::: EXCERPT
March 20th, 2012 by
Airplane

Credit: Yuichi Kosio (Kossy@FINEDAYS)/Flickr

Earlier this month, American Forests joined forces with other members of the Sustainable Urban Forests Coalition (SUFC) and took to Capitol Hill to speak up for urban forests across the country.

As part of the SUFC annual “fly-in,” constituents from all over the country met up in D.C. to talk with their political representatives about their urban forests. Together, we held more than 40 meetings on the Hill, having discussions with staffers and sometimes even the congressional members themselves.

Throughout the fly-in, I went with a constituent from Minnesota to visit four different Minnesota offices. We met with staff from the offices of Congresswoman Bachmann, Congresswoman McCollum, Senator Franken and Senator Klobuchar. While each office provided a slightly different experience, it was encouraging that everyone we met with seemed supportive of urban forests.

So what exactly did we discuss?
::::::
TASKS TO COMPLETE:
1) From the post on the urban forests fly-in, return the part that opens with the words containing "March 20th, 2012" and closes with "across the country.".
2) Write the next part of the post on the urban forests fly-in, picking up after its final sentence.
::: PROVIDED RECORDS
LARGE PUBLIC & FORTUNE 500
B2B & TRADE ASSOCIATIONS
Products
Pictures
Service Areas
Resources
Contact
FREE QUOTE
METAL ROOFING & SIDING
::::::
::: PROVIDED RECORDS
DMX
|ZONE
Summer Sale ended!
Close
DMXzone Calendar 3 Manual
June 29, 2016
::::::
::: PROVIDED RECORDS
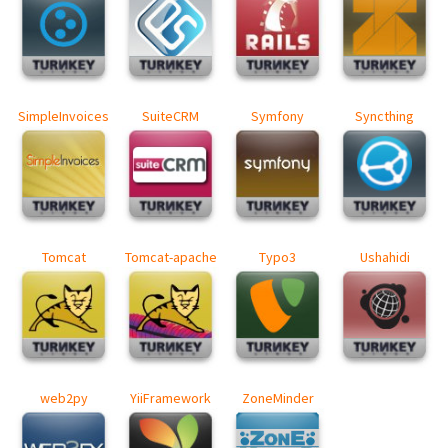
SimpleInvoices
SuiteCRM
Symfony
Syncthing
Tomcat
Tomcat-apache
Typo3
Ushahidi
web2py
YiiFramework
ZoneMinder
::::::
RESULTS:
1)
March 20th, 2012 by
Airplane

Credit: Yuichi Kosio (Kossy@FINEDAYS)/Flickr

Earlier this month, American Forests joined forces with other members of the Sustainable Urban Forests Coalition (SUFC) and took to Capitol Hill to speak up for urban forests across the country.

2)
As members of SUFC, we went to the Hill to talk about a few key areas of concern for the future of our urban forests.

U.S. Capitol, Washington, D.C.

Credit: Sankar Govind/Flickr

1)  The Vibrant Cities initiative – This initiative provides 12 recommendations as a “roadmap for action” to creating and sustaining healthy, sustainable, urban forests and building vibrant cities. For more on Vibrant Cities, see my previous blog post.

2)  FY 2013 Interior Appropriations – Since the president’s FY 13 budget was released last month, we took this opportunity to comment on and discuss the funding levels for programs that are extremely important to the future of urban forests. These programs include:

  1. The USDA Forest Service’s Urban & Community Forestry Program, which provides financial and technical assistance to cities and towns as they develop their urban forests.
  2. The Forest Service’s Forest Health Management Program, which is crucial for surveying and monitoring the condition of urban-forest health, including early detection and rapid response to harmful insects and diseases.
  3. The Forest Service’s Research and Development Program, which provides funding for urban-forest research, such as forest structure and effects modeling, urban-watershed conservation and ecosystem service assessment tools (such as i-Tree).
  4. The Environmental Protection Agency’s Urban Waters Federal Partnership, which brings together 11 agencies to support the stewardship and local restoration efforts of urban watersheds.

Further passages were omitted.